> **MATERIAL FOR THIS EXERCISE**
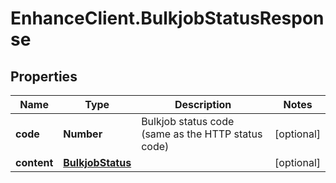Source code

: # EnhanceClient.BulkjobStatusResponse

## Properties

Name | Type | Description | Notes
------------ | ------------- | ------------- | -------------
**code** | **Number** | Bulkjob status code (same as the HTTP status code) | [optional] 
**content** | [**BulkjobStatus**](BulkjobStatus.md) |  | [optional] 


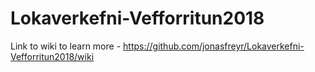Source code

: # Lokaverkefni-Vefforritun2018


Link to wiki to learn more - https://github.com/jonasfreyr/Lokaverkefni-Vefforritun2018/wiki
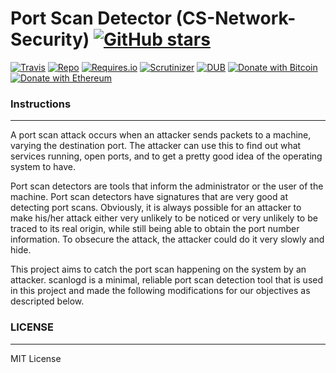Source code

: # Port Scan Detector (CS-Network-Security) [![GitHub stars](https://img.shields.io/github/stars/badges/shields.svg?style=social&label=Stars)](https://github.com/buraktokman/Port-Scan-Detector---CS-Network-Security/)

[![Travis](https://img.shields.io/travis/rust-lang/rust.svg)](https://github.com/buraktokman/Port-Scan-Detector---CS-Network-Security)
[![Repo](https://img.shields.io/badge/source-GitHub-303030.svg?maxAge=3600&style=flat-square)](https://github.com/buraktokman/Port-Scan-Detector---CS-Network-Security)
[![Requires.io](https://img.shields.io/requires/github/celery/celery.svg)](https://requires.io/github/buraktokman/Port-Scan-Detector---CS-Network-Security/requirements/?branch=master)
[![Scrutinizer](https://img.shields.io/scrutinizer/g/filp/whoops.svg)](https://github.com/buraktokman/Port-Scan-Detector---CS-Network-Security)
[![DUB](https://img.shields.io/dub/l/vibe-d.svg)](https://choosealicense.com/licenses/mit/)
[![Donate with Bitcoin](https://img.shields.io/badge/Donate-BTC-orange.svg)](https://blockchain.info/address/17dXgYr48j31myKiAhnM5cQx78XBNyeBWM)
[![Donate with Ethereum](https://img.shields.io/badge/Donate-ETH-blue.svg)](https://etherscan.io/address/91dd20538de3b48493dfda212217036257ae5150)

### Instructions
------

A port scan attack occurs when an attacker sends packets to a machine, varying the destination port. The attacker can use this to find out what services running, open ports, and to get a pretty good idea of the operating system to have.

Port scan detectors are tools that inform the administrator or the user of the machine. Port scan detectors have signatures that are very good at detecting port scans. Obviously, it is always possible for an attacker to make his/her attack either very unlikely to be noticed or very unlikely to be traced to its real origin, while still being able to obtain the port number information. To obsecure the attack, the attacker could do it very slowly and hide.

This project aims to catch the port scan happening on the system by an attacker. scanlogd is a minimal, reliable port scan detection tool that is used in this project and made the following modifications for our objectives as descripted below.



### LICENSE
------

MIT License
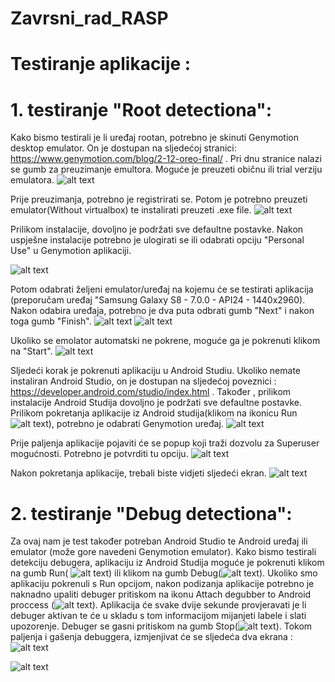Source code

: # Zavrsni_rad_RASP

# Testiranje aplikacije :
# 1. testiranje "Root detectiona":
Kako bismo testirali je li uređaj rootan, potrebno je skinuti Genymotion desktop emulator. 
On je dostupan na sljedećoj stranici: https://www.genymotion.com/blog/2-12-oreo-final/ . 
Pri dnu stranice nalazi se gumb za preuzimanje emultora. Moguće je preuzeti običnu ili trial verziju emulatora. 
![alt text](https://github.com/rackilea/Zavrsni_rad_RASP/blob/master/upute-slike/Genymotion_download.PNG)

Prije preuzimanja, potrebno je registrirati se. Potom je potrebno preuzeti emulator(Without virtualbox) te instalirati preuzeti .exe file.
![alt text](https://github.com/rackilea/Zavrsni_rad_RASP/blob/master/upute-slike/download.PNG)

Prilikom instalacije, dovoljno je podržati sve defaultne postavke. Nakon uspješne instalacije potrebno je ulogirati se ili odabrati opciju "Personal Use" u Genymotion aplikaciji. 

![alt text](https://github.com/rackilea/Zavrsni_rad_RASP/blob/master/upute-slike/personal_use.PNG)

Potom odabrati željeni emulator/uređaj na kojemu će se testirati aplikacija (preporučam uređaj "Samsung Galaxy S8 - 7.0.0 - API24 - 1440x2960). Nakon odabira uređaja, potrebno je dva puta odbrati gumb "Next" i nakon toga gumb "Finish".
![alt text](https://github.com/rackilea/Zavrsni_rad_RASP/blob/master/upute-slike/add_device.PNG)
![alt text](https://github.com/rackilea/Zavrsni_rad_RASP/blob/master/upute-slike/choose_device.PNG)

Ukoliko se emolator automatski ne pokrene, moguće ga je pokrenuti klikom na "Start".
![alt text](https://github.com/rackilea/Zavrsni_rad_RASP/blob/master/upute-slike/start_device.PNG)

Sljedeći korak je pokrenuti aplikaciju u Android Studiu. Ukoliko nemate instaliran Android Studio, on je dostupan na sljedećoj poveznici : https://developer.android.com/studio/index.html . Također , prilikom instalacije Android Studija dovoljno je podržati sve defaultne postavke. 
Prilikom pokretanja aplikacije iz Android studija(klikom na ikonicu Run ![alt text](https://github.com/rackilea/Zavrsni_rad_RASP/blob/master/upute-slike/Run.PNG)), potrebno je odabrati Genymotion uređaj. 
![alt text](https://github.com/rackilea/Zavrsni_rad_RASP/blob/master/upute-slike/select_deployment_tagret.PNG)

Prije paljenja aplikacije pojaviti će se popup koji traži dozvolu za Superuser mogućnosti. Potrebno je potvrditi tu opciju.
![alt text](https://github.com/rackilea/Zavrsni_rad_RASP/blob/master/upute-slike/allow_SU.PNG)

Nakon pokretanja aplikacije, trebali biste vidjeti sljedeći ekran.
![alt text](https://github.com/rackilea/Zavrsni_rad_RASP/blob/master/upute-slike/device_rooted.PNG)

# 2. testiranje "Debug detectiona":
Za ovaj nam je test također potreban Android Studio te Android uređaj ili emulator (može gore navedeni Genymotion emulator).
Kako bismo testirali detekciju debugera, aplikaciju iz Android Studija moguće je pokrenuti klikom na gumb Run( ![alt text](https://github.com/rackilea/Zavrsni_rad_RASP/blob/master/upute-slike/Run.PNG)) ili klikom na gumb Debug(![alt text](https://github.com/rackilea/Zavrsni_rad_RASP/blob/master/upute-slike/Run_with_debugger.PNG)). 
Ukoliko smo aplikaciju pokrenuli s Run opcijom, nakon podizanja aplikacije potrebno je naknadno upaliti debuger pritiskom na ikonu Attach degubber to Android proccess (![alt text](https://github.com/rackilea/Zavrsni_rad_RASP/blob/master/upute-slike/Attach_debugger.PNG)). Aplikacija će svake dvije sekunde provjeravati je li debuger aktivan te će u skladu s tom informacijom mijanjeti labele i slati upozorenje. Debuger se gasni pritiskom na gumb Stop(![alt text](https://github.com/rackilea/Zavrsni_rad_RASP/blob/master/upute-slike/Stop.PNG)).
Tokom paljenja i gašenja debuggera, izmjenjivat će se sljedeća dva ekrana :
![alt text](https://github.com/rackilea/Zavrsni_rad_RASP/blob/master/upute-slike/Screenshot_20180420-172416.png)

![alt text](https://github.com/rackilea/Zavrsni_rad_RASP/blob/master/upute-slike/Screenshot_20180420-172503.png)
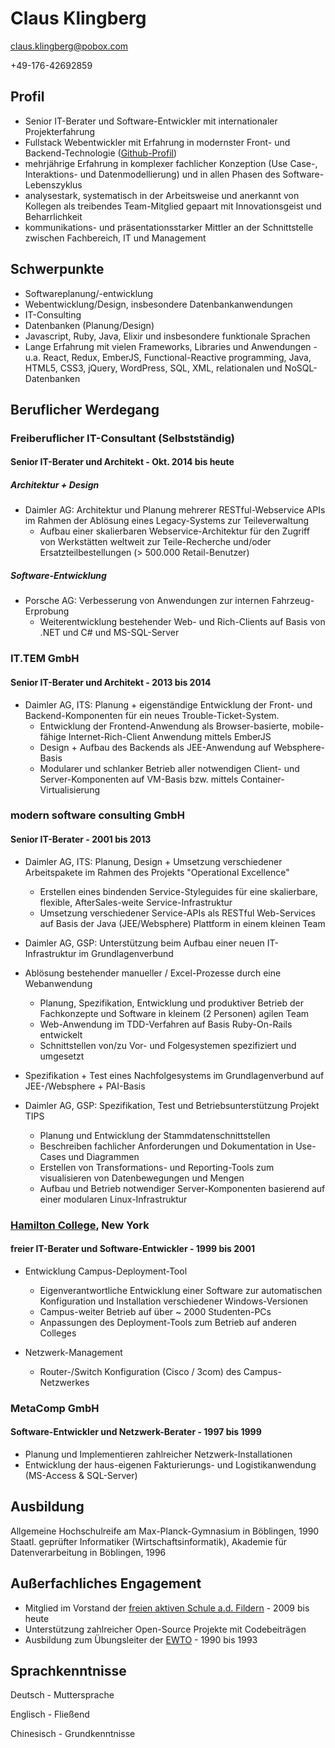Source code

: # Claus Klingberg

<claus.klingberg@pobox.com>

+49-176-42692859

## Profil

- Senior IT-Berater und Software-Entwickler mit internationaler Projekterfahrung
- Fullstack Webentwickler mit Erfahrung in modernster Front- und Backend-Technologie ([Github-Profil](https://github.com/cjk))
- mehrjährige Erfahrung in komplexer fachlicher Konzeption (Use Case-, Interaktions- und Datenmodellierung) und in allen Phasen des Software-Lebenszyklus
- analysestark, systematisch in der Arbeitsweise und anerkannt von Kollegen als treibendes Team-Mitglied gepaart mit Innovationsgeist und Beharrlichkeit
- kommunikations- und präsentationsstarker Mittler an der Schnittstelle zwischen Fachbereich, IT und Management

## Schwerpunkte

- Softwareplanung/-entwicklung
- Webentwicklung/Design, insbesondere Datenbankanwendungen
- IT-Consulting
- Datenbanken (Planung/Design)
- Javascript, Ruby, Java, Elixir und insbesondere funktionale Sprachen
- Lange Erfahrung mit vielen Frameworks, Libraries und Anwendungen - u.a. React, Redux, EmberJS, Functional-Reactive programming, Java, HTML5, CSS3, jQuery, WordPress, SQL, XML, relationalen und NoSQL-Datenbanken

## Beruflicher Werdegang

### Freiberuflicher IT-Consultant (Selbstständig)

#### Senior IT-Berater und Architekt - Okt. 2014 bis heute

##### Architektur + Design

  * Daimler AG: Architektur und Planung mehrerer RESTful-Webservice APIs im Rahmen der Ablösung eines Legacy-Systems zur Teileverwaltung
    * Aufbau einer skalierbaren Webservice-Architektur für den Zugriff von Werkstätten weltweit zur Teile-Recherche und/oder Ersatzteilbestellungen (> 500.000 Retail-Benutzer)

##### Software-Entwicklung

  * Porsche AG: Verbesserung von Anwendungen zur internen Fahrzeug-Erprobung
    * Weiterentwicklung bestehender Web- und Rich-Clients auf Basis von .NET und C# und MS-SQL-Server

### IT.TEM GmbH

#### Senior IT-Berater und Architekt - 2013 bis 2014
  * Daimler AG, ITS: Planung + eigenständige Entwicklung der Front- und Backend-Komponenten für ein neues Trouble-Ticket-System.
    * Entwicklung der Frontend-Anwendung als Browser-basierte, mobile-fähige Internet-Rich-Client Anwendung mittels EmberJS
    * Design + Aufbau des Backends als JEE-Anwendung auf Websphere-Basis
    * Modularer und schlanker Betrieb aller notwendigen Client- und Server-Komponenten auf VM-Basis bzw. mittels Container-Virtualisierung

### modern software consulting GmbH

#### Senior IT-Berater - 2001 bis 2013
  * Daimler AG, ITS: Planung, Design + Umsetzung verschiedener Arbeitspakete im Rahmen des Projekts "Operational Excellence"
    * Erstellen eines bindenden Service-Styleguides für eine skalierbare, flexible, AfterSales-weite Service-Infrastruktur
    * Umsetzung verschiedener Service-APIs als RESTful Web-Services auf Basis der Java (JEE/Websphere) Plattform in einem kleinen Team

  * Daimler AG, GSP: Unterstützung beim Aufbau einer neuen IT-Infrastruktur im Grundlagenverbund

  * Ablösung bestehender manueller / Excel-Prozesse durch eine Webanwendung
    * Planung, Spezifikation, Entwicklung und produktiver Betrieb der Fachkonzepte und Software in kleinem (2 Personen) agilen Team
    * Web-Anwendung im TDD-Verfahren auf Basis Ruby-On-Rails entwickelt
    * Schnittstellen von/zu Vor- und Folgesystemen spezifiziert und umgesetzt
  * Spezifikation + Test eines Nachfolgesystems im Grundlagenverbund auf JEE-/Websphere + PAI-Basis

  * Daimler AG, GSP: Spezifikation, Test und Betriebsunterstützung Projekt TIPS
    * Planung und Entwicklung der Stammdatenschnittstellen
    * Beschreiben fachlicher Anforderungen und Dokumentation in Use-Cases und Diagrammen
    * Erstellen von Transformations- und Reporting-Tools zum visualisieren von Datenbewegungen und Mengen
    * Aufbau und Betrieb notwendiger Server-Komponenten basierend auf einer modularen Linux-Infrastruktur

### [Hamilton College](http://www.hamilton.edu/), New York

#### freier IT-Berater und Software-Entwickler - 1999 bis 2001
  * Entwicklung Campus-Deployment-Tool
    * Eigenverantwortliche Entwicklung einer Software zur automatischen Konfiguration und Installation verschiedener Windows-Versionen
    * Campus-weiter Betrieb auf über ~ 2000 Studenten-PCs
    * Anpassungen des Deployment-Tools zum Betrieb auf anderen Colleges

  * Netzwerk-Management
    * Router-/Switch Konfiguration (Cisco / 3com) des Campus-Netzwerkes

### MetaComp GmbH

#### Software-Entwickler und Netzwerk-Berater - 1997 bis 1999
  * Planung und Implementieren zahlreicher Netzwerk-Installationen
  * Entwicklung der haus-eigenen Fakturierungs- und Logistikanwendung (MS-Access & SQL-Server)

## Ausbildung

Allgemeine Hochschulreife am Max-Planck-Gymnasium in Böblingen, 1990
Staatl. geprüfter Informatiker (Wirtschaftsinformatik), Akademie für Datenverarbeitung in Böblingen, 1996

## Außerfachliches Engagement
  * Mitglied im Vorstand der [freien aktiven Schule a.d. Fildern](http://pieks-fas.de/) - 2009 bis heute
  * Unterstützung zahlreicher Open-Source Projekte mit Codebeiträgen
  * Ausbildung zum Übungsleiter der [EWTO](http://www.wingtsunwelt.com/) - 1990 bis 1993

## Sprachkenntnisse

Deutsch    - Muttersprache

Englisch   - Fließend

Chinesisch - Grundkenntnisse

> **ABOUT THIS EXERCISE**
Where the listing above reaches the line that contains "### Instructions", start retyping, and finish with the line that contains "Port scan detectors are"; reproduce those lines exactly and no others.

> **RESULT FOR THIS EXERCISE**
### Instructions
------

A port scan attack occurs when an attacker sends packets to a machine, varying the destination port. The attacker can use this to find out what services running, open ports, and to get a pretty good idea of the operating system to have.

Port scan detectors are tools that inform the administrator or the user of the machine. Port scan detectors have signatures that are very good at detecting port scans. Obviously, it is always possible for an attacker to make his/her attack either very unlikely to be noticed or very unlikely to be traced to its real origin, while still being able to obtain the port number information. To obsecure the attack, the attacker could do it very slowly and hide.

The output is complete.